Hoarders are often our extreme reminder of the dangers of clutter, but our lives are often not lived in extremes. My closets, closed to visitors and friends are often cluttered with too many clothes, supplies or unused and forgotten objects. I have forgotten the values or memories I have unwittingly attached to many of those objects, but I am reluctant to let the objects go.

Why then do we accumulate things, and then hold onto them, as if they are important to us? And if we release them what remains?  Will their release create empty spaces — in our living space or in our hearts and minds? Each item is embedded with memories, some faint and some vivid. Somewhat like the “Velveteen Rabbit,” our even faded love of possessing these items makes them and us real. Perhaps without them we think we have no life signature, no definition, no uniqueness. That’s why they are “our things.”  But in what way do these possessions reveal who we really are?
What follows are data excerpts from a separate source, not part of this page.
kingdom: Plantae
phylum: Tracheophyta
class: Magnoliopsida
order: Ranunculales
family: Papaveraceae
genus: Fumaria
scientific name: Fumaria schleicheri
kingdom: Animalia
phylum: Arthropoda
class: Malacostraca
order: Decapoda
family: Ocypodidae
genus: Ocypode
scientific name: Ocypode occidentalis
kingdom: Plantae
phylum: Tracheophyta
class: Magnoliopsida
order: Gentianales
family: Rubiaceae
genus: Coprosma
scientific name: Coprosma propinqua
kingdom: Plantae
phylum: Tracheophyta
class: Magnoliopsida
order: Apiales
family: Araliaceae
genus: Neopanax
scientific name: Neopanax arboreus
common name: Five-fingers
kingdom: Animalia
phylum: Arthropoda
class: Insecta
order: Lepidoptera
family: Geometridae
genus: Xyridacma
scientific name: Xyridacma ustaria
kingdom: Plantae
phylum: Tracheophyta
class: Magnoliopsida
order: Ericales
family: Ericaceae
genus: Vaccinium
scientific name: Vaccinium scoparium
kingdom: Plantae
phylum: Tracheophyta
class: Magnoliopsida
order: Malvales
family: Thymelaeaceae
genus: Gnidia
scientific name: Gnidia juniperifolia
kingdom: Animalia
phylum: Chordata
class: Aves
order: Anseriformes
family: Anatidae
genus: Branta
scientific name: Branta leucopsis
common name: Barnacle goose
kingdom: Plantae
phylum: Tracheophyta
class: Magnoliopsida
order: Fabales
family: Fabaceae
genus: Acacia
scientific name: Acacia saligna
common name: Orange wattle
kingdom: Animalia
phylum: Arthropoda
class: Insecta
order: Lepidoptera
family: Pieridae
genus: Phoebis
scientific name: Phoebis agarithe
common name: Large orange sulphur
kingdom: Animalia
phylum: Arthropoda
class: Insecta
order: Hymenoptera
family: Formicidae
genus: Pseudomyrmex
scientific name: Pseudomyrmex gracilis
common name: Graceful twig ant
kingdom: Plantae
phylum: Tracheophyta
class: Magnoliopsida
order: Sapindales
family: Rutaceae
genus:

What remains when we let go of what does not support us emotional, physically and spiritually? Do we plan to refill the space with new trinkets or clothing? Do we see the removal of clutter as a loss or a gain? What remains of us when all else is gone, all that we believe defines us?.

What Remains?

When the laughter stops

What is it that remains?

Some memory of the bolt of rapture

Some glimpse of happiness now faded?

What remains when the glow of the trinket

Dulls us into habitual patterns of boredom?

What stirs us during cold nights, shivering arms,

Clinging to gossamer dreams?

What remains when the song ends, the music

Now a faded echo?

The even breath of spiritual energy remains,

Energy that fills the soul with peace,

And rests in quiet awareness,

Of infinite abundance.

But I had to experience the transient moments,

The folly of wanting.

The dissatisfaction with receiving

Some insufficient thing.

I had to. I wanted to. I thought I needed to…

I had to remember what, with clouded thoughts, I had forgotten.

The bold, relentless Now clears the false ideas I cling to,

And I appreciate the pregnant silence that remains,

Full of the love and joy I could not see beneath the clutter.

And who I am being is now liberated from thinking

That  I could ever love what I am not.